J&J has faced some notable challenges regarding opioid and baby-powder products in recent years. Just this week, the Supreme Court rejected the company's request to halt a talcum powder lawsuit by the state of Mississippi.
But many investors have remained loyal to the company, at least in part because it has raised its dividend for 59 consecutive years, including a 5% raise in 2021 to $1.06 per share. At present, this provides a yield of about 2.5%, and the dividend is well-covered with a payout ratio of 47.7%, leaving plenty of room for continued raises.
Moreover, the company remains well in the black with a net profit margin of 15.7% in the latest quarter, slightly above the pharmaceutical industry average of 14.1%. Earnings per share were $1.37, up 3% over the same period in 2020.
The case for AbbVie
Since splitting off from Abbott Laboratories in 2013, AbbVie has seen revenue increase steadily -- up 115% over the past five years -- and it has been up every year. This year is looking good too. Through the first nine months, the company reported revenue of $41.3 billion, putting it on track to easily surpass the $45.8 billion it posted last year.

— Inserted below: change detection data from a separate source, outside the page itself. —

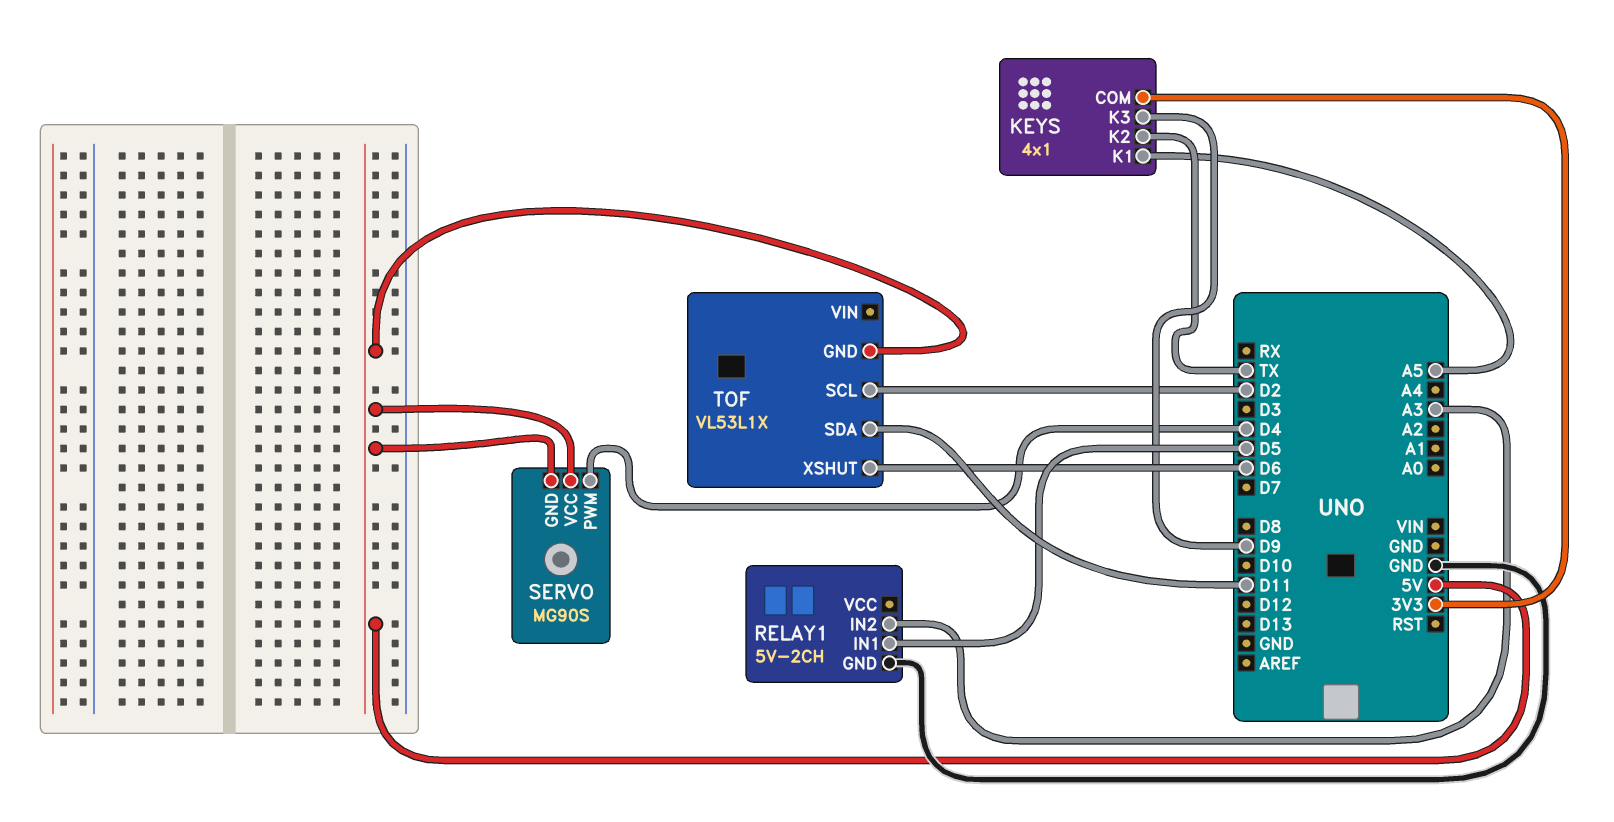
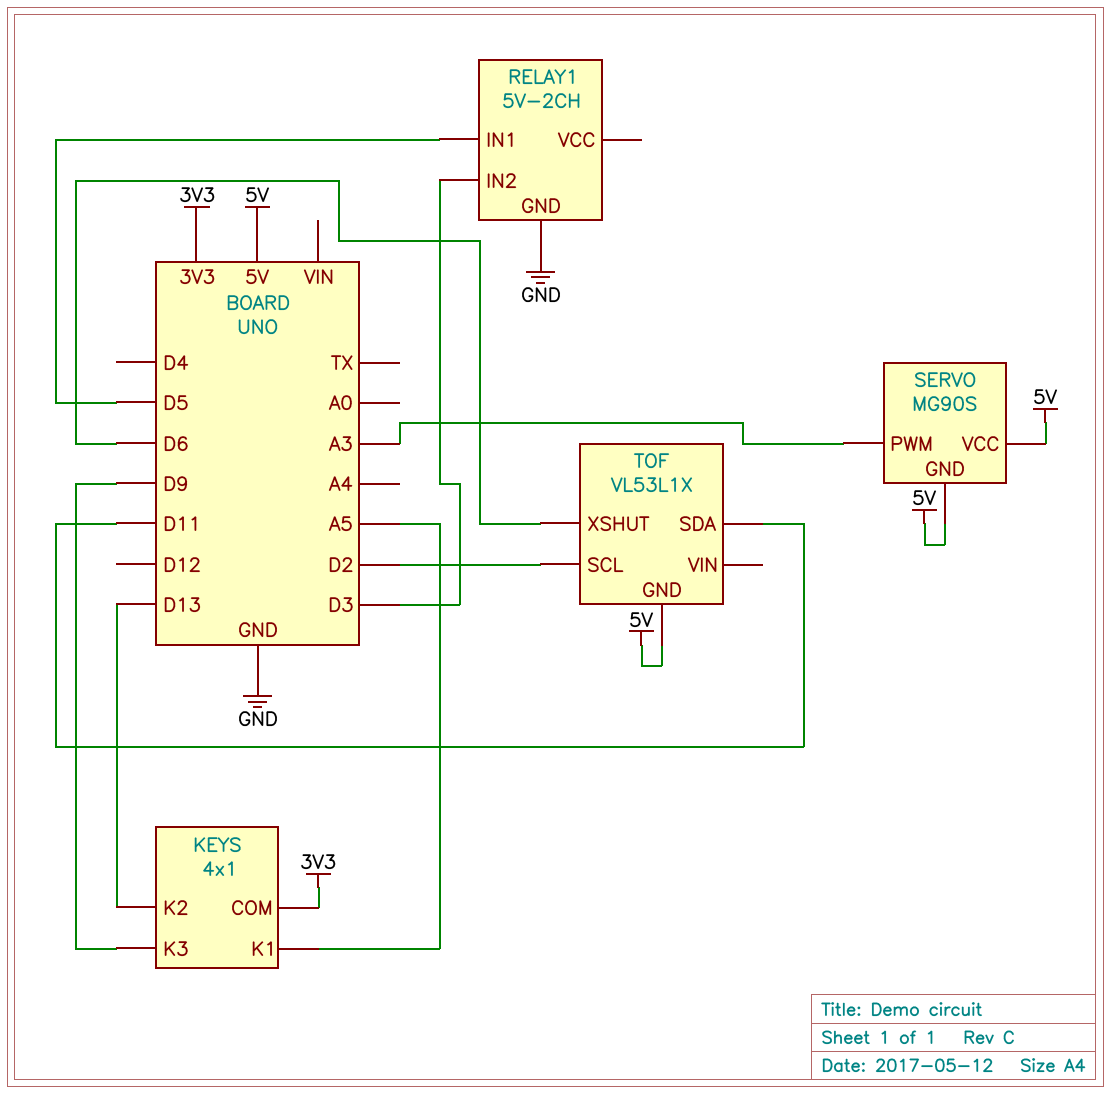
KEYS pin K2: TX -> D13
RELAY1 pin IN2: A3 -> D3
SERVO pin PWM: D4 -> A3

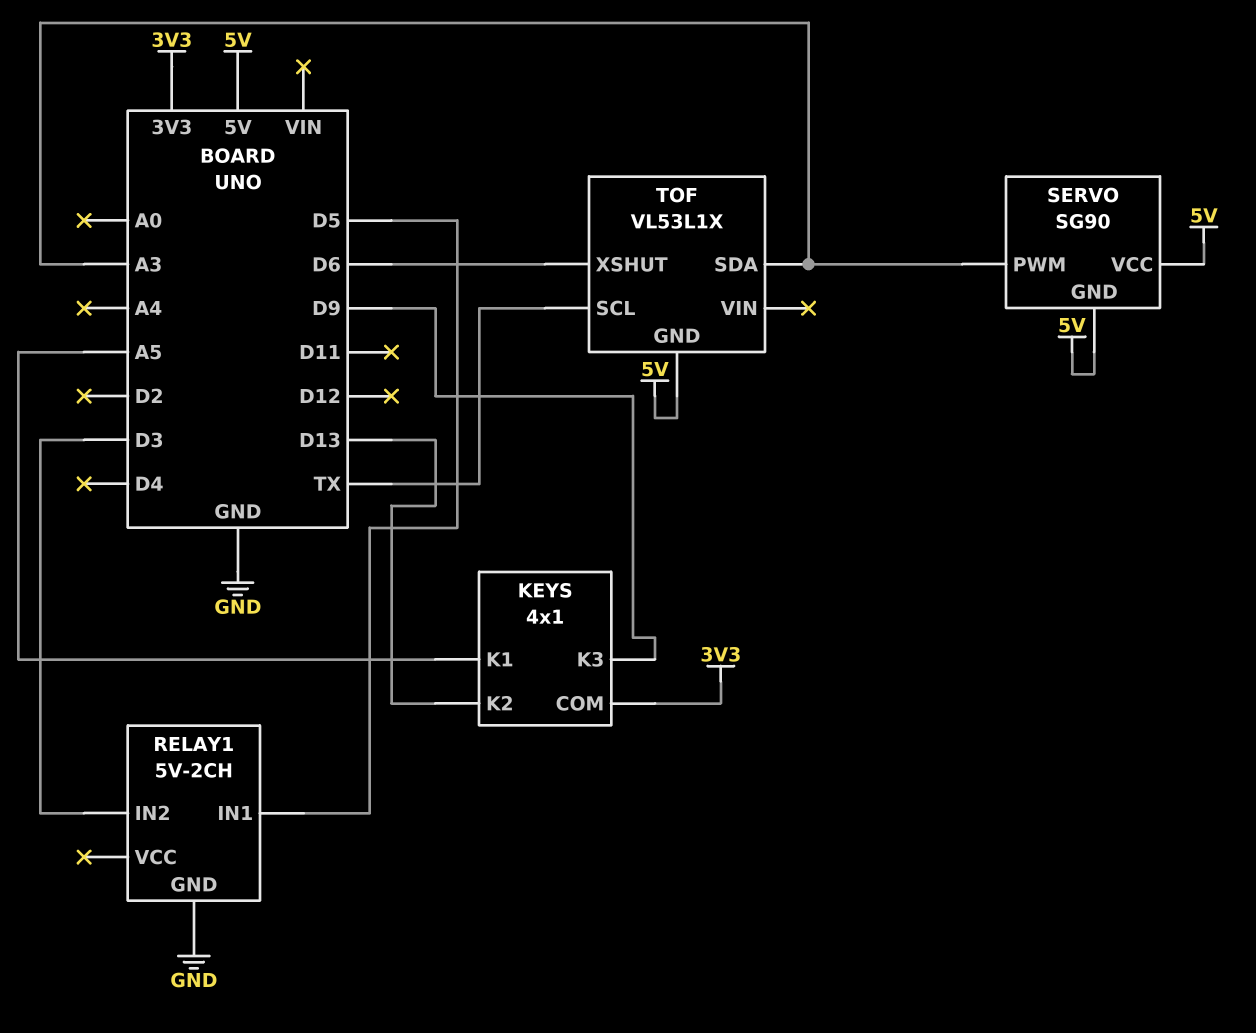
SERVO: MG90S -> SG90
TOF pin SCL: D2 -> TX
TOF pin SDA: D11 -> A3

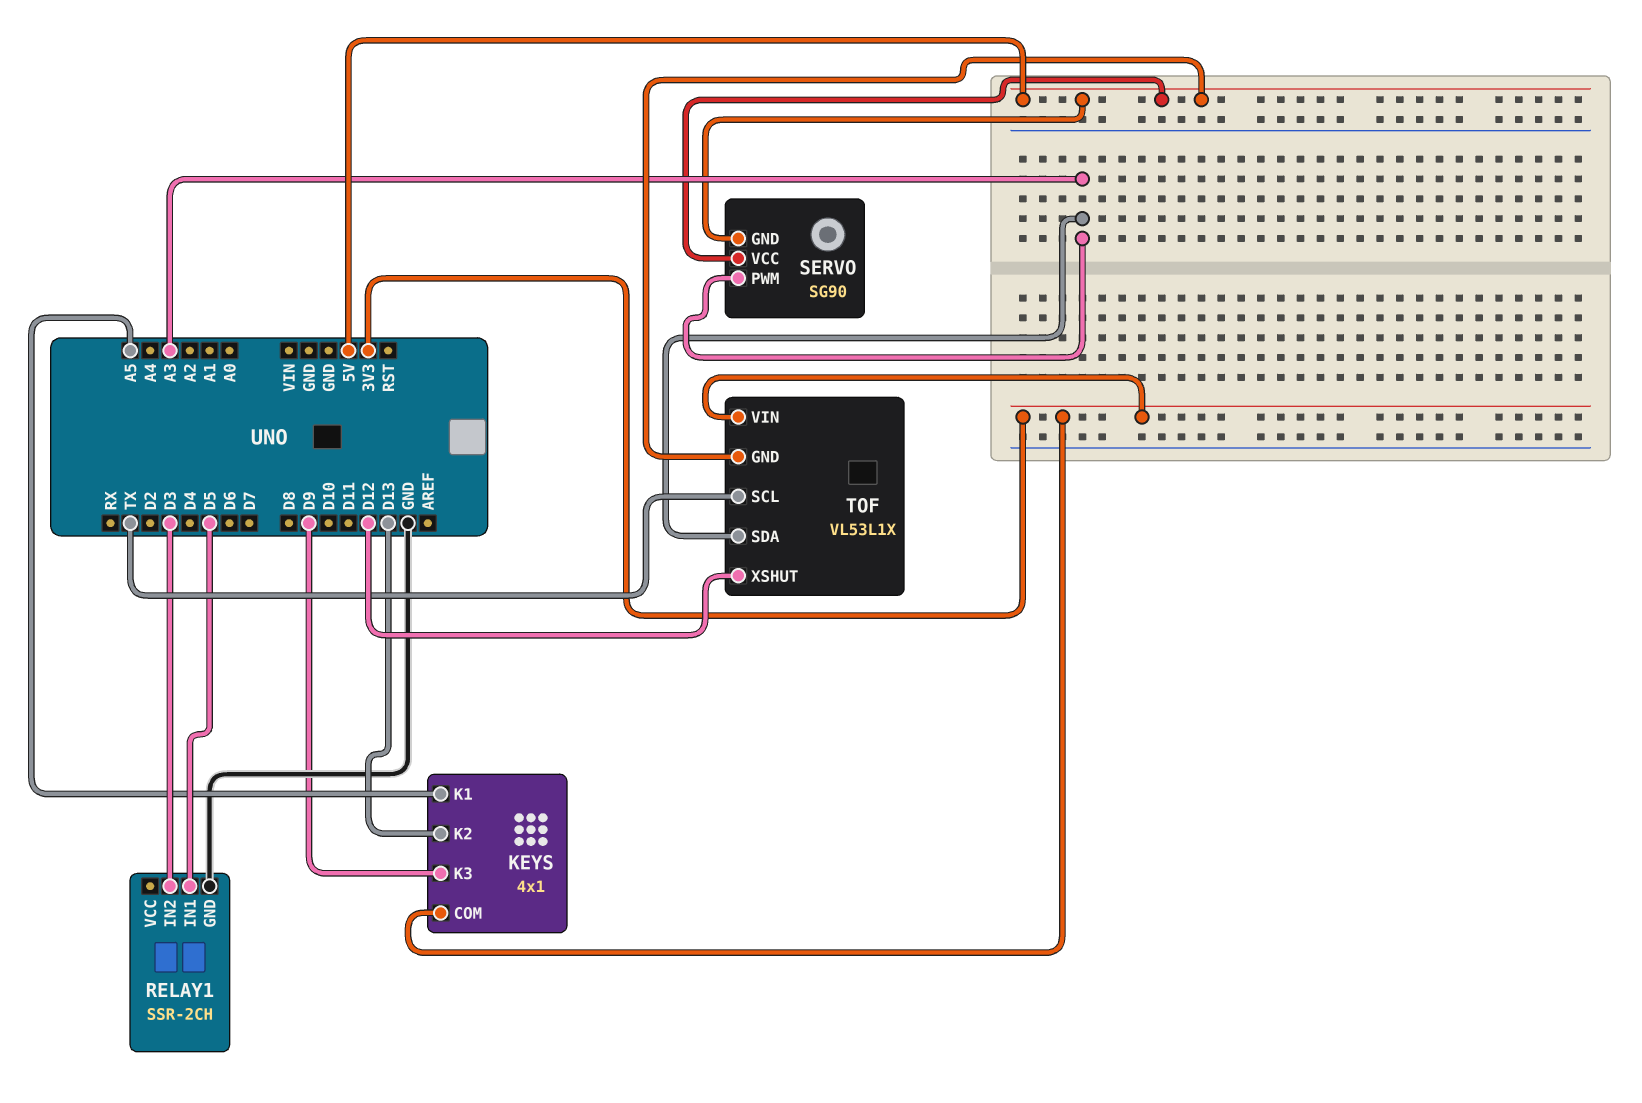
RELAY1: 5V-2CH -> SSR-2CH
TOF pin VIN: none -> 3V3
TOF pin XSHUT: D6 -> D12

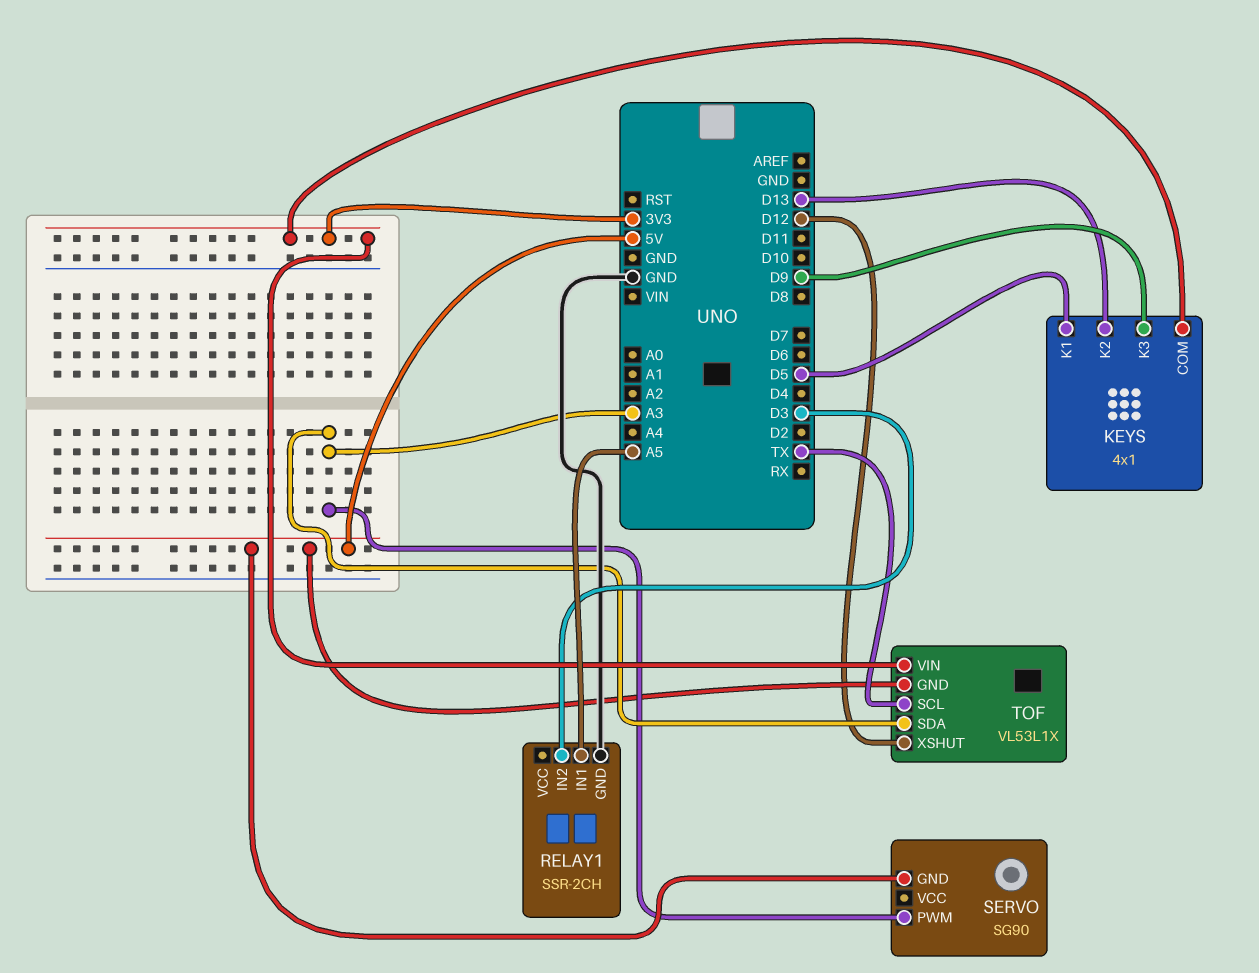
KEYS pin K1: A5 -> D5
RELAY1 pin IN1: D5 -> A5
SERVO pin VCC: 5V -> none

AbbVie is best-known for the world's biggest-selling drug, Humira, an immunology medication with several uses. However, it goes off patent in 2023, and that has investors concerned. In the third quarter, Humira's worldwide sales were $4.5 billion, up 5% over the year-ago period, but its international sales were $812 million, down 14.6% year over year, due to biosimilar competition. The drug already went off patent in Europe in 2018.
However, AbbVie has other products poised to pick up the slack as Humira's revenue declines. The company's two new immunology drugs, Rinvoq and Skyrizi, posted revenue of $796 million and $453 million, respectively, in the third quarter. While those numbers pale in comparison to Humira's current sales, it's a start. Remember that in 2003, Humira's first full year on the market, it produced only $280 million in sales. And AbbVie expects to expand labeling for the two newer drugs, so those numbers will likely grow.
What's more, Humira's sales won't necessarily crater after it loses patent exclusivity in the U.S. A good comparison is Botox, which already has plenty of competition, yet it continues to produce strong numbers for AbbVie. Botox Therapeutic brought in $645 million in the quarter, up 23.4% year over year, and Botox Cosmetic brought in $545 million, up 38.5% over the same period in 2020.
Meanwhile, income-oriented investors should be pleased to know that AbbVie will raise its dividend 8.5% in 2022 to $1.41 a share, beginning with the first quarter. That gives it a current yield of 4.14%, comfortably higher than Johnson & Johnson's dividend. Counting its time as part of Abbott, AbbVie has raised its dividend for 50 consecutive years. And since becoming a separate company in 2013, AbbVie has raised its dividend 250% while still managing to keep its payout ratio at a conservative 41%.
The company also maintains strong profit margins, coming in at 22.2% in the latest quarter. And its trailing price-to-earnings ratio of 29.9, while higher than J&J's 24.7, is still well below the pharmaceutical average of 34.5.
The choice is clear
There are plenty of reasons to like both healthcare stocks: healthy margins, deep revenue streams, and of course, dependable dividend raises. AbbVie has a huge stable of drugs; Johnson & Johnson has its own large pharmaceutical portfolio plus two other segments with consumer care and medical instruments -- at least, for now.
However, AbbVie seems to have more momentum. It has seen greater growth in its share price, revenue, and dividends over the past five years than has Johnson & Johnson -- and I expect that to continue. Given a choice between the two, I prefer AbbVie.